The last contact most students had with Michigan Student Assembly President Zack Yost was his Nov. 13 e-mail calling on us to pack the Big House for the game against Ohio State. However noble his sentiments, perhaps his one monthly e-mail could have focused on the mess in his own house, MSA.

MSA Rep. Anton Vuljaj, former chair of the Budget Priorities Committee, is facing felony charges for allegedly criminal behavior in the 2006 MSA election. Vuljaj, then a supporter of the Students 4 Michigan party, is charged with intentionally crashing the website of the opposing Michigan Progressive Party during the election. In the face of overwhelming evidence, Vuljaj stepped down from his position on LSA Student Government, but he ran for MSA a year later with the Michigan Action Party, an off shoot of S4M. He stepped down from his leadership position on the Budget Priorities Committee after being charged last month, but he remains an assembly representative.

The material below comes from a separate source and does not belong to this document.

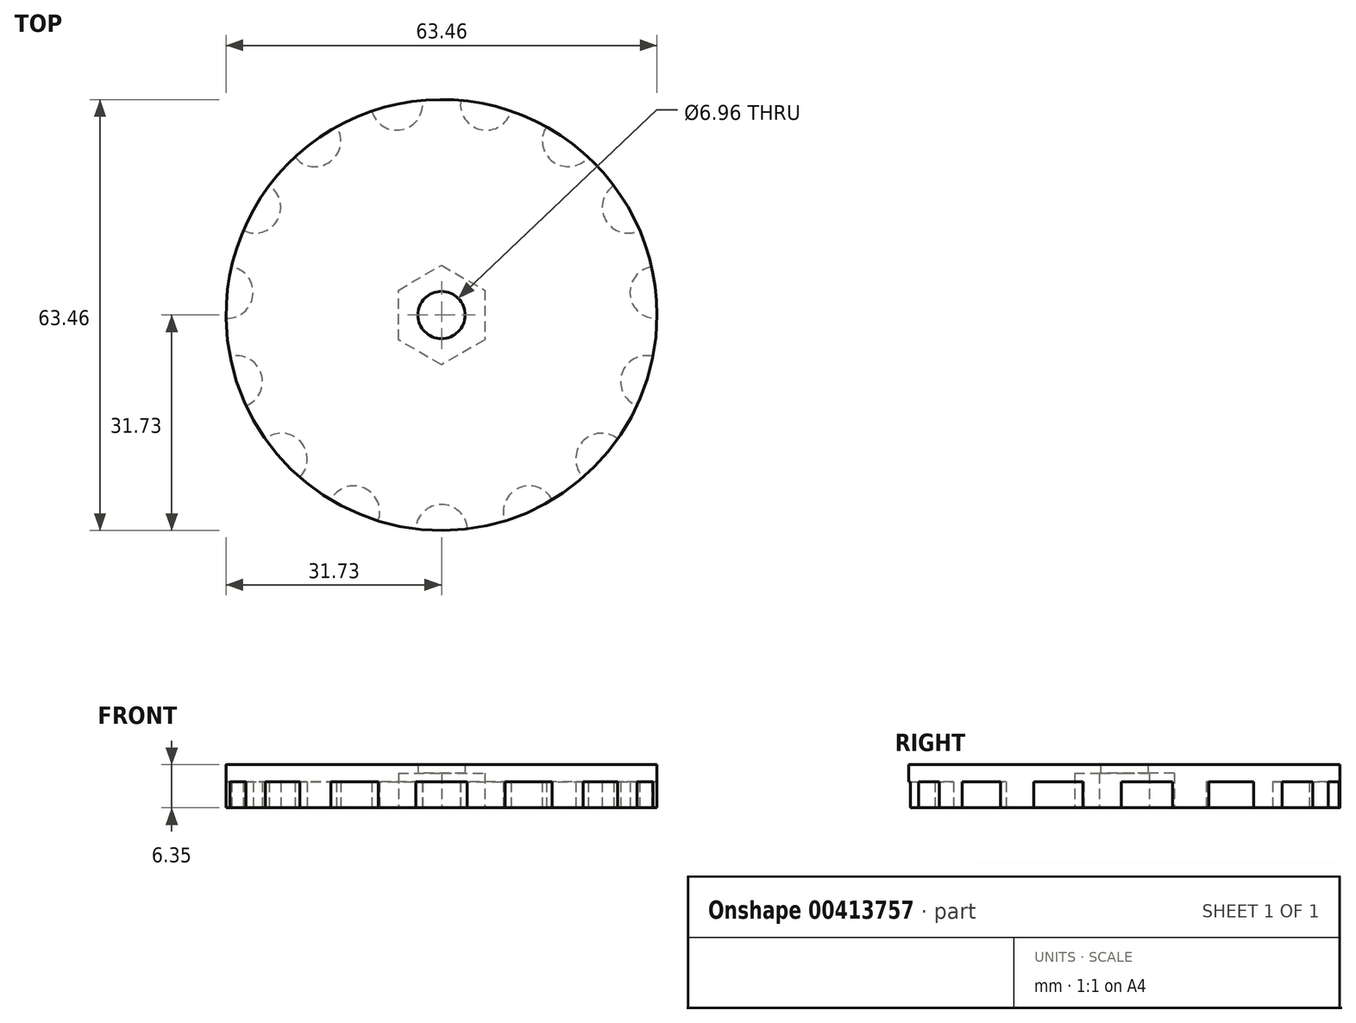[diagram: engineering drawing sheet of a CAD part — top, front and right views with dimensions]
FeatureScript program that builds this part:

Even as another student implicated in the attack pled guilty in recent days, there’s no chance that MSA as an organization will do anything to hold Vuljaj accountable for the damage he has done to MSA’s reputation. Obviously, Vuljaj is legally innocent until found guilty in a court, but senior S4M officials admitted in 2006 that their party was behind the attack: If the culprit is not Vuljaj, then someone else is in the party is guilty. MSA must either take action against Vuljaj or actively work to find the real culprit, not simply try to gloss over the whole situation.

When he spoke to the Daily’s editorial board earlier this month, Yost didn’t give a clear answer when asked if he would ask Vuljaj to resign – even if a guilty verdict is reached. Yost’s nonchalant attitude, even in the face of one of his guys facing criminal charges, is quite revealing of MSA as a whole. The assembly is a closed-door club that looks out for itself before looking out for the students. This calls into question the relevance and necessity of having such a governing body at all.

Yost’s responses to questions from the Daily’s editorial board were incomplete and insincere: He couldn’t even say where he was during the night of the 2006 election, insisting that he simply could not recall. Yost’s inability to answer even this simple question raises doubts about him where none should exist.

I don’t think Yost was actually involved in the scandal. A far more likely explanation for his dodgy answers is this: He is already a seasoned, conniving politician. Unfortunately, it seems that the wordy and disingenuous manner of speaking that so plagues the members of our state and national governments might also be afflicting our student government. If this is MSA, do we really need it at all?

Investigating what MSA actually accomplishes is a difficult task. Its website lists numerous committees and commissions, which would suggest a very active role in campus affairs. Some commissions give a promising summary of what they would ideally like to do, and then a “news” section for that commission that is seemingly always blank.

There is another, much shorter list of projects that MSA has completed. The biggest problem with this list is that it names accomplishments from fall 2004. Has MSA not done anything since then? Or it is too lazy to update its website so that students may read up on what the assembly is doing?

Perhaps MSA has done substantive things in the past three years, but regular students have little chance of knowing about them. MSA clearly suffers from an inability to be transparent, as evidenced by Yost’s vague answers and the website’s outdated information.

As residents of Michigan and citizens of America, we have all too often been subjected to governments that are disdainfully unaccountable to us. If what we see today in MSA is indicative of what is happening at other college campuses and what the future holds for this country, we really have no need for such organizations. The University should be able to produce a student governing body that breeds leaders, not politicians.